LES EXPLICATIONS ne sont venues que beaucoup plus tard. Dimanche après-midi 21 décembre, des dizaines de policiers et d'agents en civil ont fait irruption au Centre des défenseurs des droits de l'homme (CDDH), une ONG créée en 2002 à Téhéran, par le Prix Nobel de la paix Shirin Ebadi et cinq autres avocats iraniens qui défendent depuis des années, gratuitement, les prisonniers politiques.
Près de 300 invités étaient attendus dans les locaux pour la remise d'un prix à un militant des droits de l'homme. La police a fait évacuer, apposant des scellés plombés sur l'entrée. Dans la soirée, les autorités judiciaires ont justifié cette fermeture en accusant le centre de se livrer à des " activités illégales ", ainsi que l'a précisé l'agence de presse Mehr.
Shirin Ebadi, qui n'était pas présente lors de l'intervention policière, a condamné cette action, annonçant que le centre portera plainte. Le Prix Nobel de la paix tiendra également une conférence de presse mardi.

Pourquoi cette brusque fermeture d'un centre qui publie régulièrement des rapports sur la situation en Iran ? " Parce que, dans le contexte actuel de répression, il est devenu la seule voie de recours pour protester contre les arrestations et toutes les exactions ", nous a confié à Paris, Karim Lahidji, avocat proche de Shirin Ebadi et président de la Ligue de défense des droits de l'homme en Iran (LDDHI). " L'Iran, ajoutait M. Lahidji, a atteint un record d'exécutions, pratiquement une par jour, y compris de mineurs et de simples d'esprit. Les minorités - notamment les Baha'is, dont les chefs sont détenus depuis dix mois - , les étudiants, les politiciens indépendants : personne n'y échappe. "
Selon M. Lahidji, " toute tentative d'ouverture est réprimée : la campagne de récolte de signatures des femmes pour l'égalité a conduit à la condamnation de 42 d'entre elles.
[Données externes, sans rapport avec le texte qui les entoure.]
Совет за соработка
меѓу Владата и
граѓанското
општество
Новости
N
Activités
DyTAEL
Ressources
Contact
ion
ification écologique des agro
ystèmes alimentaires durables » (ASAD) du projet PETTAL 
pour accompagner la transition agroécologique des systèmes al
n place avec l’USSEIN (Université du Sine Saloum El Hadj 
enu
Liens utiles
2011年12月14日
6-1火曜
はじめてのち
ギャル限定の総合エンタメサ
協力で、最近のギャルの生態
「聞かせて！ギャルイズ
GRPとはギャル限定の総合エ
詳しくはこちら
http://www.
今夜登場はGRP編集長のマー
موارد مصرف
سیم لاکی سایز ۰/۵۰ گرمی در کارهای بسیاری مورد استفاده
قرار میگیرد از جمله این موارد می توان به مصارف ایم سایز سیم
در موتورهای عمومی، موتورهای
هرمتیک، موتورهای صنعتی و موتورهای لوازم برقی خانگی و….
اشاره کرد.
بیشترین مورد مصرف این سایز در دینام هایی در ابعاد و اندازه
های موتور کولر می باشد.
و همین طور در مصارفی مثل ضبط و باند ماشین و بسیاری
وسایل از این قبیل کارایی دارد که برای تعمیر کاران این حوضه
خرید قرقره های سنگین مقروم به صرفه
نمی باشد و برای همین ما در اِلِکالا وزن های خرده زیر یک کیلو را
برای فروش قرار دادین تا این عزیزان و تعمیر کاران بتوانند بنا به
Des dizaines de journaux ont été fermés. Et ce pourquoi ? Parce qu'ils dénonçaient une crise économique qui a fait des millions de nécessiteux et la progression de l'usage de la drogue, qui frapperait 20 % de la population. Mais la pauvreté et la drogue sont aussi des atteintes aux droits de l'homme ".
Shirin Ebadi elle-même est sous pression constante depuis des mois, selon ses proches. Outre les coups de téléphone anonymes de menaces, à plusieurs reprises le ministère des renseignements lui aurait demandé avec insistance de fermer les bureaux du CDDH. Ce qui aurait précipité l'intervention policière, estime M. Lahidji, serait la dénonciation en règle de la situation des droits de l'homme en Iran effectuée devant l'Assemblée générale des Nations unies à New York le 18 décembre. Dénonciation basée sur un rapport du secrétaire général, Ban Ki-moon, qui lui même reprenait des rapports fournis par le centre de Shirin Ebadi.